*TO-DO ITEM:* Write out every entry, unchanged. Skip any picture.

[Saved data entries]

******************************

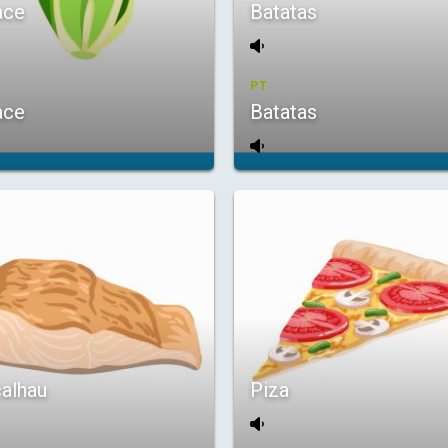
ace
Batatas
PT
ace
Batatas
alhau
Piza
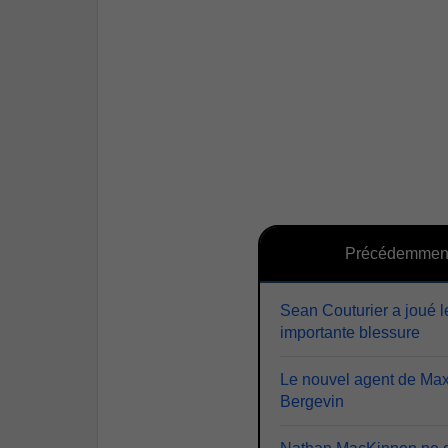
Précédemmen
Sean Couturier a joué 
importante blessure
Le nouvel agent de Max
Bergevin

******************************

*RESULT:*
ace
Batatas
PT
ace
Batatas
alhau
Piza
Précédemmen
Sean Couturier a joué 
importante blessure
Le nouvel agent de Max
Bergevin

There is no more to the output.